Estratto scelto —
□ □ □
Da ottobre 2021, un gruppo di ricerca della Casa delle donne ha iniziato a mettere insieme la banca dati da cui poi è stato sviluppato l’Atlante, che permette di geolocalizzare i femminicidi e di categorizzarli in base a diversi parametri: la relazione con l’assassino, le violenze pregresse, le denunce presentate, l’età e la provenienza di vittima e aggressore, oltre che la causa scatenante. “Ma in realtà il vero e più profondo movente è sempre lo stesso: la condizione stessa di essere donna, e la volontà di possesso da parte dell’uomo”, spiega Margherita Apone, che ha fatto parte del gruppo di ricerca della Casa delle donne. 

L’87% dei femminicidi censiti è stato commesso da un familiare e nella metà dei casi si è trattato del partner. Quasi la metà delle vittime aveva più di 60 anni, con un considerevole aumento di questa fascia d’età rispetto agli anni precedenti. Almeno il 44% degli assassini aveva in precedenza agito violenza fisica contro le donne e il 12% era già stato denunciato. La maggioranza dei casi è avvenuta nel nord Italia, e tre donne su quattro erano italiane. Oltre alla mappa, in alcune schede di approfondimento sono presentati altri dati da fonti nazionali e internazionali: è possibile consultare grafici, articoli di giornale, bibliografia e sitografia, e i report della Casa delle donne dal 2006 a oggi.
□ □ □
Esercizi da svolgere —
1) Nel brano sull'Atlante dei femminicidi, quale percentuale dei femminicidi censiti è stata commessa da un familiare?
2) Trascrivi dal brano sull'Atlante dei femminicidi il passo che comincia con "Da ottobre 2021, un gruppo" e termina con "Casa delle donne.".
3) Prosegui il brano sull'Atlante dei femminicidi dal punto in cui si ferma.
Le righe riportate qui sotto non servono.

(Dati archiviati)
□ □ □
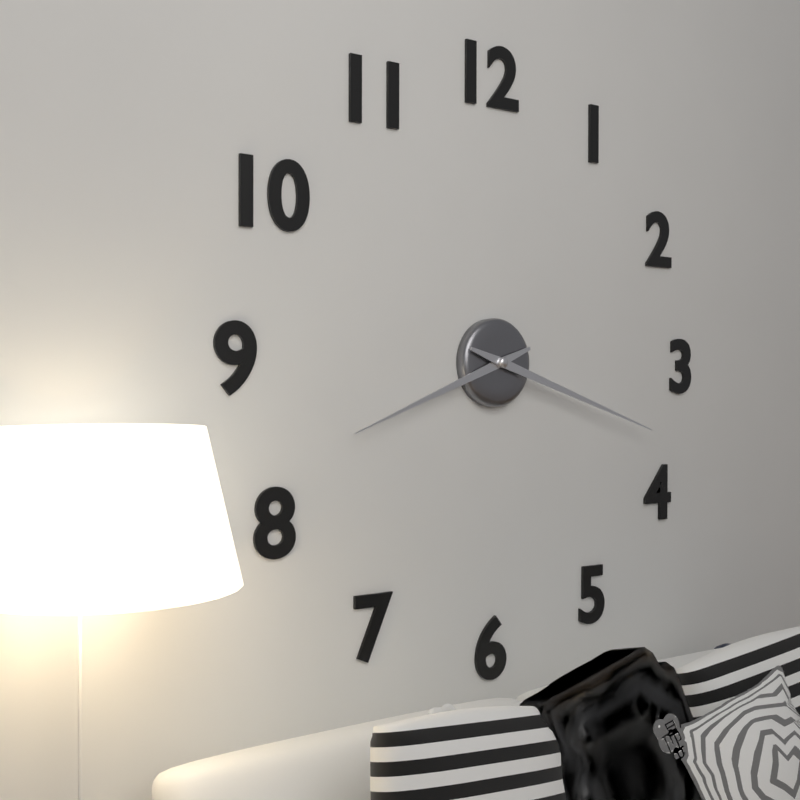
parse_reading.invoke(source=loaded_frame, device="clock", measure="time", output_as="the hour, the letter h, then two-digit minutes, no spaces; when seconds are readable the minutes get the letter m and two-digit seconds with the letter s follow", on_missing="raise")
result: 8h18
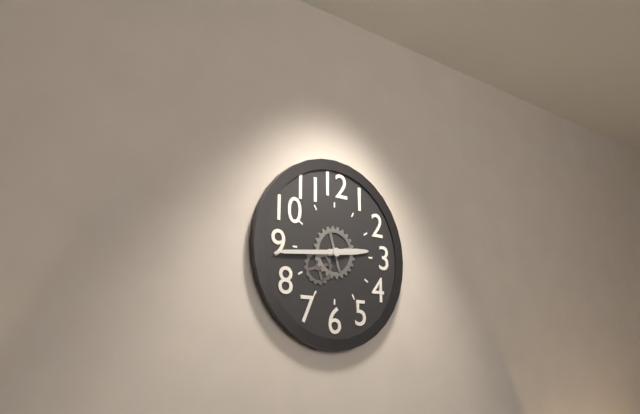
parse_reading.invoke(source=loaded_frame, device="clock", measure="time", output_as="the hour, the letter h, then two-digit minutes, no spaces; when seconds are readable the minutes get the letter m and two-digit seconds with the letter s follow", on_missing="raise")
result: 2h44
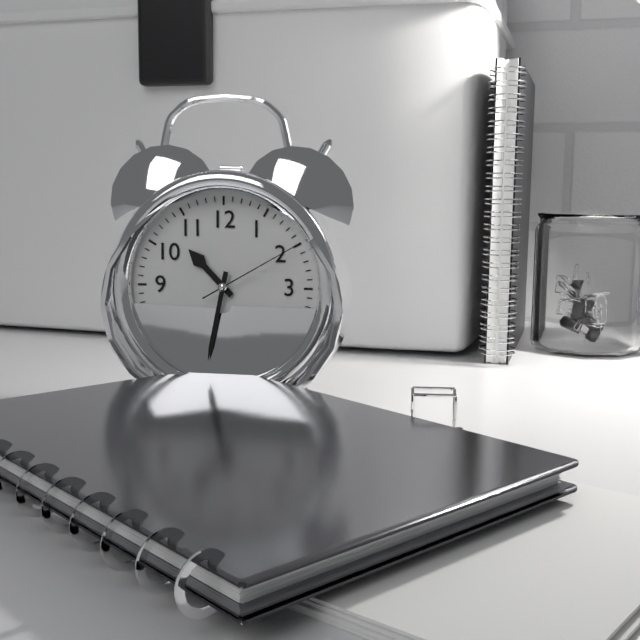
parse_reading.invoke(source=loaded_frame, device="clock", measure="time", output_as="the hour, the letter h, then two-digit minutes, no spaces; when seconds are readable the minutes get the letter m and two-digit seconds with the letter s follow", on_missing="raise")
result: 10h32m10s
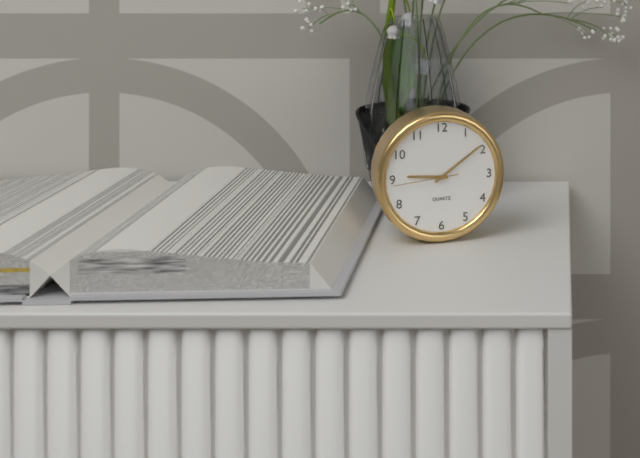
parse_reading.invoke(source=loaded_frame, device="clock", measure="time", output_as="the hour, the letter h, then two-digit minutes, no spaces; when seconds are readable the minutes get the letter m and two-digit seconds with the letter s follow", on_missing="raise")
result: 9h09m44s
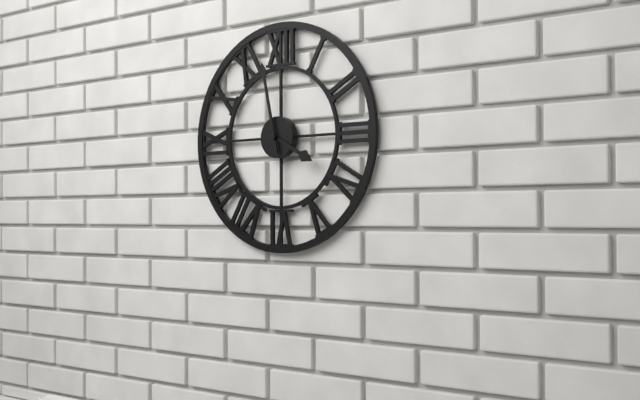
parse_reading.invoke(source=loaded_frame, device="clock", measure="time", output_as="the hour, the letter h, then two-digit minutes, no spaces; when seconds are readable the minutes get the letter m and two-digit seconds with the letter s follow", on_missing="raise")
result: 3h58
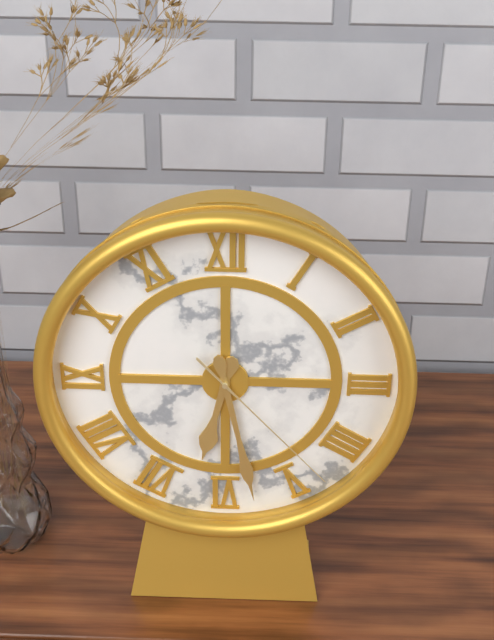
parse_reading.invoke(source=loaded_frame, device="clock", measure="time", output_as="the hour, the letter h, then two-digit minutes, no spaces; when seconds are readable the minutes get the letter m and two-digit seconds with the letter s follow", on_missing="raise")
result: 6h28m23s
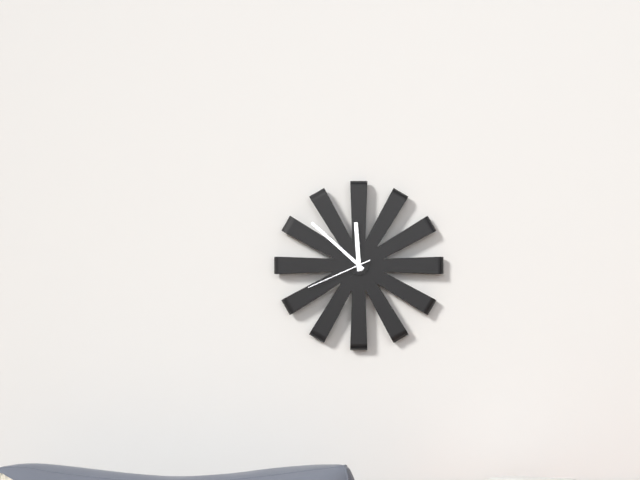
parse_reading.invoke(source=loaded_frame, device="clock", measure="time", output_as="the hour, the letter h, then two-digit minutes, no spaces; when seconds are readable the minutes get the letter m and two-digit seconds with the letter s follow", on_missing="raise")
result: 11h52m41s
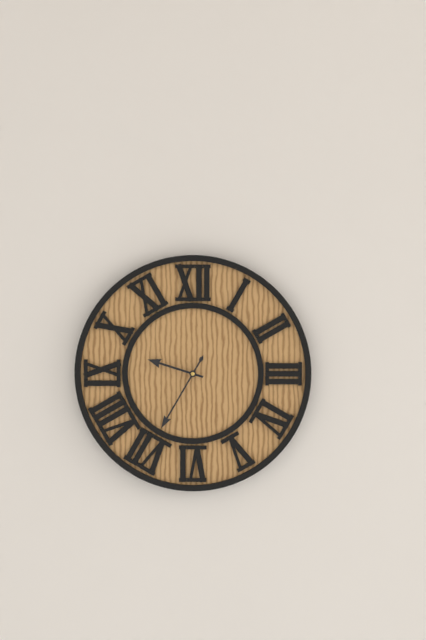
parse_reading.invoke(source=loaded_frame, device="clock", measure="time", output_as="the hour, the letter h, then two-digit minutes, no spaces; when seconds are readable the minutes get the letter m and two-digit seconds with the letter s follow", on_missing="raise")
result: 9h35
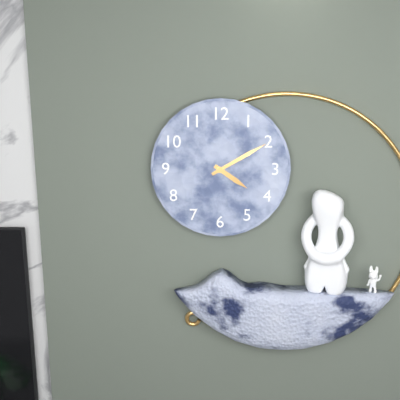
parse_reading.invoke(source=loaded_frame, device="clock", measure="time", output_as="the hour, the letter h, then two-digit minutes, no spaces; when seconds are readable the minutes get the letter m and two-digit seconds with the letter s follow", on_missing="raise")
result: 4h10
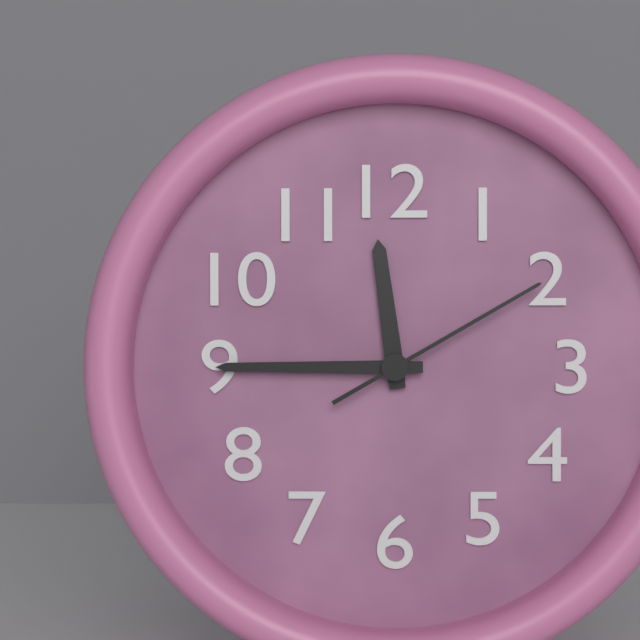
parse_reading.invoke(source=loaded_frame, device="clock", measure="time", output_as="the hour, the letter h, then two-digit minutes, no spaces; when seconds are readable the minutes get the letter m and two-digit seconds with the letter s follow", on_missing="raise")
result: 11h45m10s
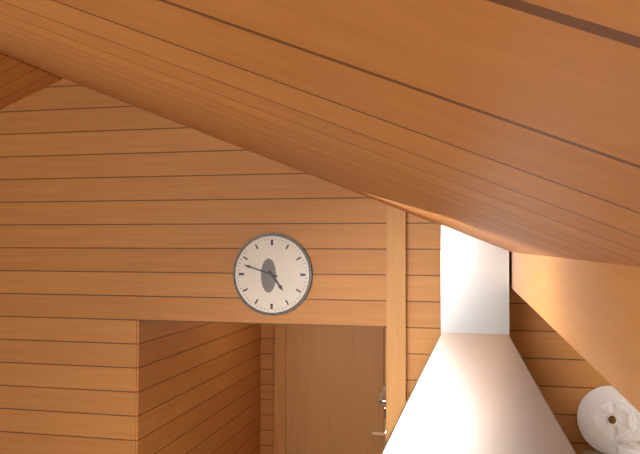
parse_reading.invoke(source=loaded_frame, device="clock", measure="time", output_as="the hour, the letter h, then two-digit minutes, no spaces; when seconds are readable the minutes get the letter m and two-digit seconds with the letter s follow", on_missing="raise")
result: 4h48
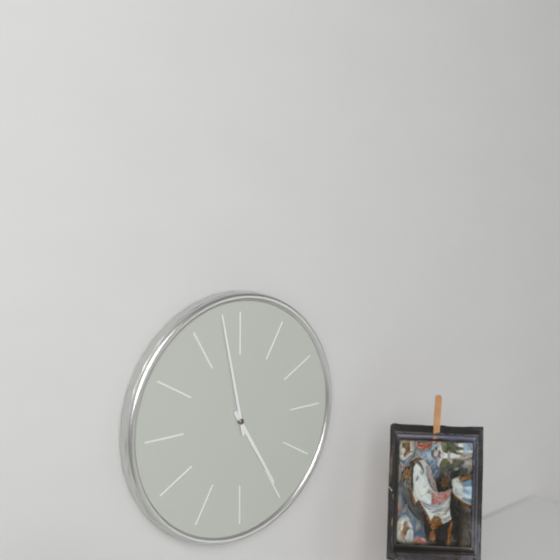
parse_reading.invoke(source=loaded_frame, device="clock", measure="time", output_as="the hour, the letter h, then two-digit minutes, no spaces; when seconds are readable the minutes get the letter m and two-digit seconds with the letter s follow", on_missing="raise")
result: 4h58
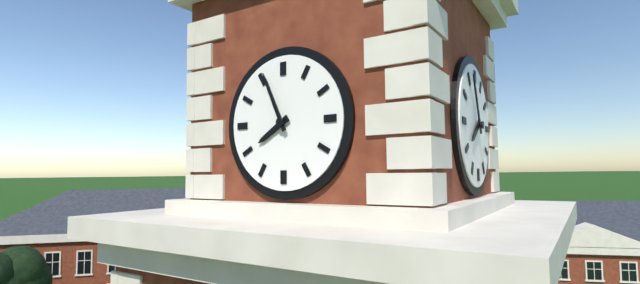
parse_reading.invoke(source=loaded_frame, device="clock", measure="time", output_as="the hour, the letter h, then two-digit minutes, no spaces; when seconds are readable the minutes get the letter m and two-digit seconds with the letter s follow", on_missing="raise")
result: 7h56
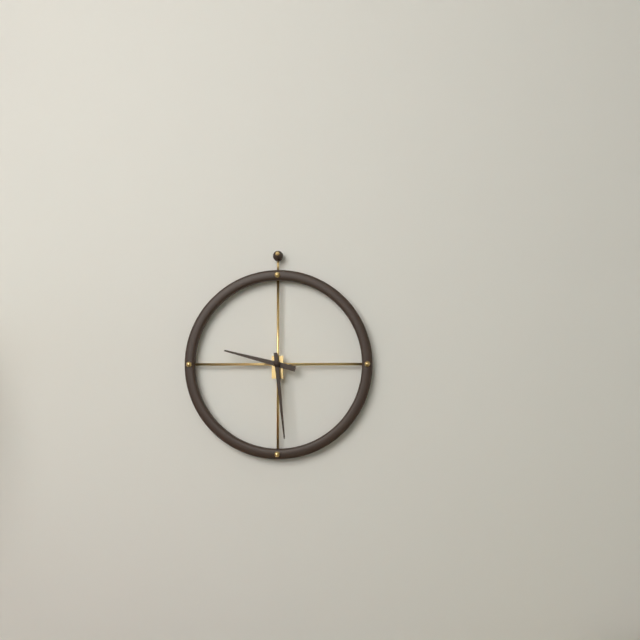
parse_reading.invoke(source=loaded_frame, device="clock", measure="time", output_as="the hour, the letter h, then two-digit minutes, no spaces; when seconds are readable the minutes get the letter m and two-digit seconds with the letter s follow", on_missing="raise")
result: 9h29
□ □ □
Risposte agli esercizi —
1) L'87%.

2)
Da ottobre 2021, un gruppo di ricerca della Casa delle donne ha iniziato a mettere insieme la banca dati da cui poi è stato sviluppato l’Atlante, che permette di geolocalizzare i femminicidi e di categorizzarli in base a diversi parametri: la relazione con l’assassino, le violenze pregresse, le denunce presentate, l’età e la provenienza di vittima e aggressore, oltre che la causa scatenante. “Ma in realtà il vero e più profondo movente è sempre lo stesso: la condizione stessa di essere donna, e la volontà di possesso da parte dell’uomo”, spiega Margherita Apone, che ha fatto parte del gruppo di ricerca della Casa delle donne.

3)
Oltre ai numeri, l’Atlante è composto da una galleria di nomi, volti, storie. Partecipando a una call for artists, cento illustratori hanno collaborato al progetto realizzando i ritratti delle vittime di femminicidio, donando le loro opere a titolo gratuito. “In brevi schede narrative abbiamo cercato di raccontare la vicenda di ogni donna nel modo più rispettoso possibile”, afferma Margherita Apone. “Per questo abbiamo dedicato grande attenzione al linguaggio, evitando sensazionalismi, esagerazioni, supposizioni e pietismi. Abbiamo provato a raccontare queste storie nel modo più asciutto possibile, attenendoci ai fatti”.

Nell’ordinamento italiano manca una prospettiva di genere

Fino a nemmeno quarant’anni fa, il nostro ordinamento prevedeva il “delitto d’onore”, ovvero la concessione di forti sconti di pena per coloro che uccidevano il proprio coniuge giustificando la propria azione con la necessità di tutelare o restaurare il proprio buon nome. Per il Codice penale italiano del 1930, infatti, i reati di violenza sessuale e incesto erano rispettivamente parte dei “delitti contro la moralità pubblica e il buon costume” e dei “delitti contro la morale familiare”: la violenza sessuale non era vista allora come un reato che offendeva la persona, ma come un atto che ledeva una generica moralità pubblica, affermando implicitamente che la donna non era libera di disporre di alcuna libertà nel campo sessuale.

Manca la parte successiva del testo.